#### YOUR OBJECTIVE:
Leaving out the pictures, return each line of the entries from the first through the line with "Éviter tout équipement punitif ou aversif.", and only those lines.

(Data entries)
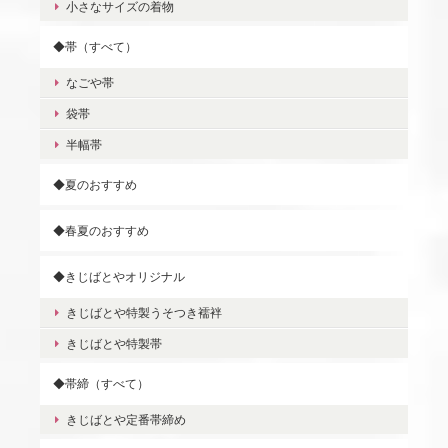
小さなサイズの着物
◆帯（すべて）
なごや帯
袋帯
半幅帯
◆夏のおすすめ
◆春夏のおすすめ
◆きじばとやオリジナル
きじばとや特製うそつき襦袢
きじばとや特製帯
◆帯締（すべて）
きじばとや定番帯締め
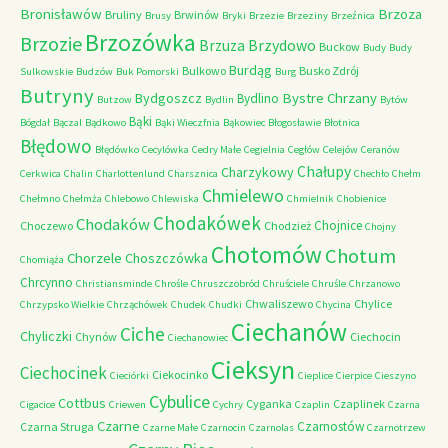
Bronisławów
Brzoza
Bruliny
Brwinów
Brusy
Bryki
Brzezie
Brzeziny
Brzeźnica
Brzozówka
Brzozie
Brzydowo
Brzuza
Buckow
Budy
Budy
Burdąg
Bulkowo
Busko Zdrój
Sulkowskie
Budzów
Buk Pomorski
Burg
Butryny
Bystre Chrzany
Bydgoszcz
Bydlino
Butzow
Bydlin
Bytów
Bąki
Bógdał
Bączal
Bądkowo
Bąki Wieczfnia
Bąkowiec
Błogosławie
Błotnica
Błędowo
Błędówko
Cecylówka
Cedry Małe
Cegielnia
Cegłów
Celejów
Ceranów
Chałupy
Charzykowy
Cerkwica
Chalin
Charlottenlund
Charsznica
Chechło
Chełm
Chmielewo
Chełmno
Chełmża
Chlebowo
Chlewiska
Chmielnik
Chobienice
Chodakówek
Chodaków
Chojnice
Choczewo
Chodzież
Chojny
Chotomów
Chotum
Chorzele
Choszczówka
Chomiąża
Chrcynno
Christiansminde
Chrośle
Chruszczobród
Chruściele
Chruśle
Chrzanowo
Chwaliszewo
Chylice
Chrzypsko Wielkie
Chrząchówek
Chudek
Chudki
Chycina
Ciechanów
Ciche
Chyliczki
Chynów
Ciechocin
Ciechanowiec
Cieksyn
Ciechocinek
Ciekocinko
Cieciórki
Cieplice
Cierpice
Cieszyno
Cybulice
Cottbus
Cyganka
Czaplinek
Cigacice
Criewen
Cychry
Czaplin
Czarna
Czarne
Czarnostów
Czarna Struga
Czarne Małe
Czarnocin
Czarnolas
Czarnotrzew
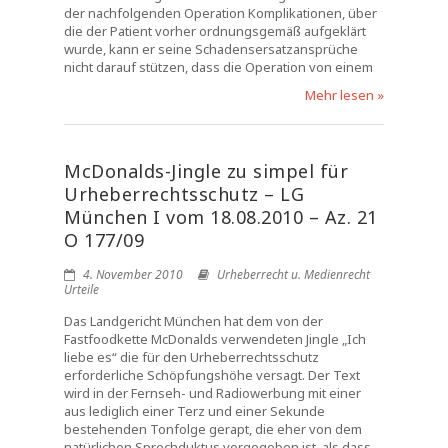
der nachfolgenden Operation Komplikationen, über
die der Patient vorher ordnungsgemäß aufgeklärt
wurde, kann er seine Schadensersatzansprüche
nicht darauf stützen, dass die Operation von einem
Mehr lesen »
McDonalds-Jingle zu simpel für
Urheberrechtsschutz – LG
München I vom 18.08.2010 – Az. 21
O 177/09
4. November 2010
Urheberrecht u. Medienrecht
Urteile
Das Landgericht München hat dem von der
Fastfoodkette McDonalds verwendeten Jingle „Ich
liebe es“ die für den Urheberrechtsschutz
erforderliche Schöpfungshöhe versagt. Der Text
wird in der Fernseh- und Radiowerbung mit einer
aus lediglich einer Terz und einer Sekunde
bestehenden Tonfolge gerapt, die eher von dem
natürlichen Sprechduktus vorgegeben ist, als dass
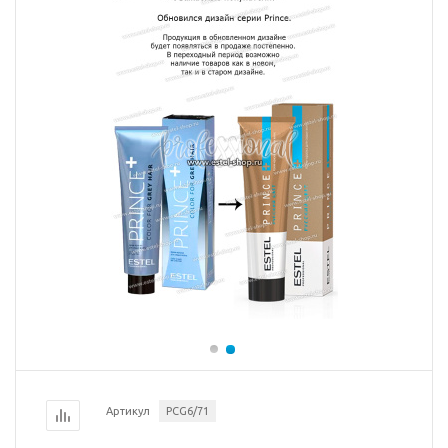
Артикул
PCG6/71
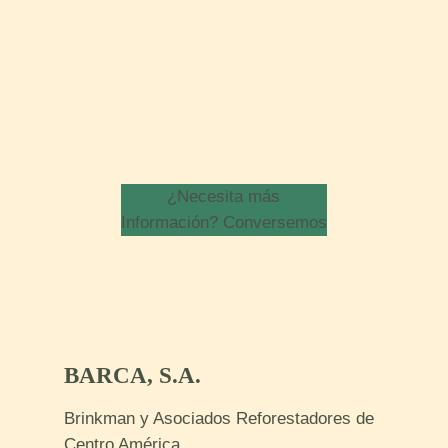
Oficinas Centrales, Hacienda Doña Victoria,
Palmar Sur de Osa, Puntarenas
¿Necesita más
Información? Conversemos
BARCA, S.A.
Brinkman y Asociados Reforestadores de
Centro América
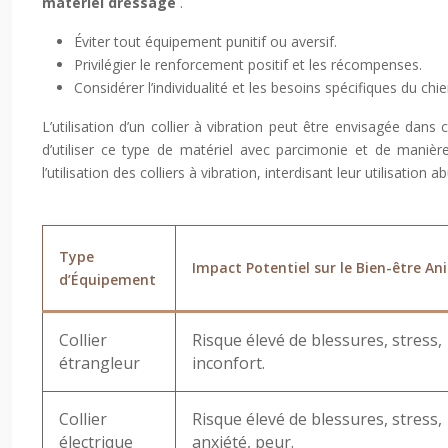
matériel dressage
.
Éviter tout équipement punitif ou aversif.
Privilégier le renforcement positif et les récompenses.
Considérer l’individualité et les besoins spécifiques du chie
L’utilisation d’un collier à vibration peut être envisagée da
d’utiliser ce type de matériel avec parcimonie et de maniè
l’utilisation des colliers à vibration, interdisant leur utilisation
Type
Impact Potentiel sur le Bien-être An
d’Équipement
Collier
Risque élevé de blessures, stress,
étrangleur
inconfort.
Collier
Risque élevé de blessures, stress,
électrique
anxiété, peur.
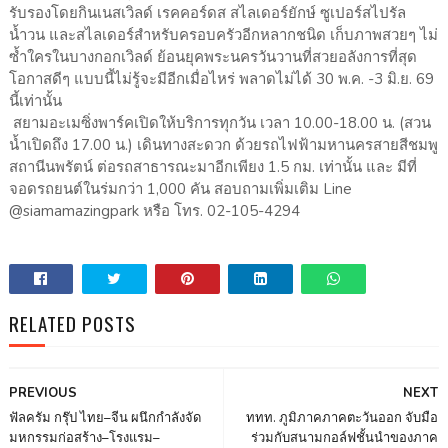
รับรองโดยกินเนสเวิลด์ เรคคอร์ดส สไลเดอร์ยักษ์ ซูเปอร์สไปรัล
น้ำวน และสไลเดอร์สำหรับครอบครัวอีกหลากชนิด เก็บภาพสวยๆ ไม่
ซ้ำใครในบางกอกเวิลด์ ย้อนยุคพระนครวันวานที่สวยอลังการที่สุด
โอกาสดีๆ แบบนี้ไม่รู้จะมีอีกเมื่อไหร่ พลาดไม่ได้ 30 พ.ค. -3 มิ.ย. 69
นี้เท่านั้น
สยามอะเมซิ่งพาร์คเปิดให้บริการทุกวัน เวลา 10.00-18.00 น. (สวน
น้ำเปิดถึง 17.00 น.) เดินทางสะดวก ด้วยรถไฟฟ้ามหานครสายสีชมพู
สถานีนพรัตน์ ต่อรถสาธารณะมาอีกเพียง 1.5 กม. เท่านั้น และ มีที่
จอดรถยนต์ในร่มกว่า 1,000 คัน สอบถามเพิ่มเติม Line
@siamamazingpark หรือ โทร. 02-105-4294
RELATED POSTS
PREVIOUS
NEXT
ฟัลครัม กรุ๊ป ไทย–จีน ผนึกกำลังจัด
ททท. ภูมิภาคภาคตะวันออก จับมือ
มหกรรมก่อสร้าง–โรงแรม–
ร่วมกับสนามกอล์ฟชั้นนำของภาค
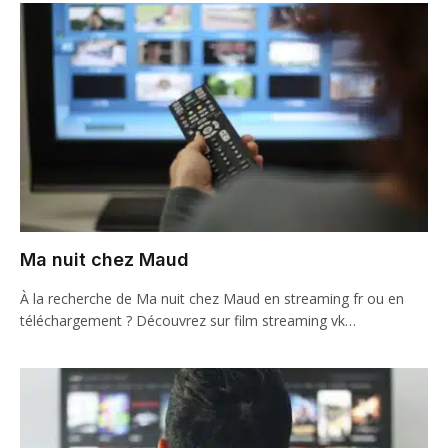
Ma nuit chez Maud
À la recherche de Ma nuit chez Maud en streaming fr ou en
téléchargement ? Découvrez sur film streaming vk…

#### TASK RESULT:
小さなサイズの着物
◆帯（すべて）
なごや帯
袋帯
半幅帯
◆夏のおすすめ
◆春夏のおすすめ
◆きじばとやオリジナル
きじばとや特製うそつき襦袢
きじばとや特製帯
◆帯締（すべて）
きじばとや定番帯締め
Bronisławów
Brzoza
Bruliny
Brwinów
Brusy
Bryki
Brzezie
Brzeziny
Brzeźnica
Brzozówka
Brzozie
Brzydowo
Brzuza
Buckow
Budy
Budy
Burdąg
Bulkowo
Busko Zdrój
Sulkowskie
Budzów
Buk Pomorski
Burg
Butryny
Bystre Chrzany
Bydgoszcz
Bydlino
Butzow
Bydlin
Bytów
Bąki
Bógdał
Bączal
Bądkowo
Bąki Wieczfnia
Bąkowiec
Błogosławie
Błotnica
Błędowo
Błędówko
Cecylówka
Cedry Małe
Cegielnia
Cegłów
Celejów
Ceranów
Chałupy
Charzykowy
Cerkwica
Chalin
Charlottenlund
Charsznica
Chechło
Chełm
Chmielewo
Chełmno
Chełmża
Chlebowo
Chlewiska
Chmielnik
Chobienice
Chodakówek
Chodaków
Chojnice
Choczewo
Chodzież
Chojny
Chotomów
Chotum
Chorzele
Choszczówka
Chomiąża
Chrcynno
Christiansminde
Chrośle
Chruszczobród
Chruściele
Chruśle
Chrzanowo
Chwaliszewo
Chylice
Chrzypsko Wielkie
Chrząchówek
Chudek
Chudki
Chycina
Ciechanów
Ciche
Chyliczki
Chynów
Ciechocin
Ciechanowiec
Cieksyn
Ciechocinek
Ciekocinko
Cieciórki
Cieplice
Cierpice
Cieszyno
Cybulice
Cottbus
Cyganka
Czaplinek
Cigacice
Criewen
Cychry
Czaplin
Czarna
Czarne
Czarnostów
Czarna Struga
Czarne Małe
Czarnocin
Czarnolas
Czarnotrzew
der nachfolgenden Operation Komplikationen, über
die der Patient vorher ordnungsgemäß aufgeklärt
wurde, kann er seine Schadensersatzansprüche
nicht darauf stützen, dass die Operation von einem
Mehr lesen »
McDonalds-Jingle zu simpel für
Urheberrechtsschutz – LG
München I vom 18.08.2010 – Az. 21
O 177/09
4. November 2010
Urheberrecht u. Medienrecht
Urteile
Das Landgericht München hat dem von der
Fastfoodkette McDonalds verwendeten Jingle „Ich
liebe es“ die für den Urheberrechtsschutz
erforderliche Schöpfungshöhe versagt. Der Text
wird in der Fernseh- und Radiowerbung mit einer
aus lediglich einer Terz und einer Sekunde
bestehenden Tonfolge gerapt, die eher von dem
natürlichen Sprechduktus vorgegeben ist, als dass
Артикул
PCG6/71
Oficinas Centrales, Hacienda Doña Victoria,
Palmar Sur de Osa, Puntarenas
¿Necesita más
Información? Conversemos
BARCA, S.A.
Brinkman y Asociados Reforestadores de
Centro América
matériel dressage
.
Éviter tout équipement punitif ou aversif.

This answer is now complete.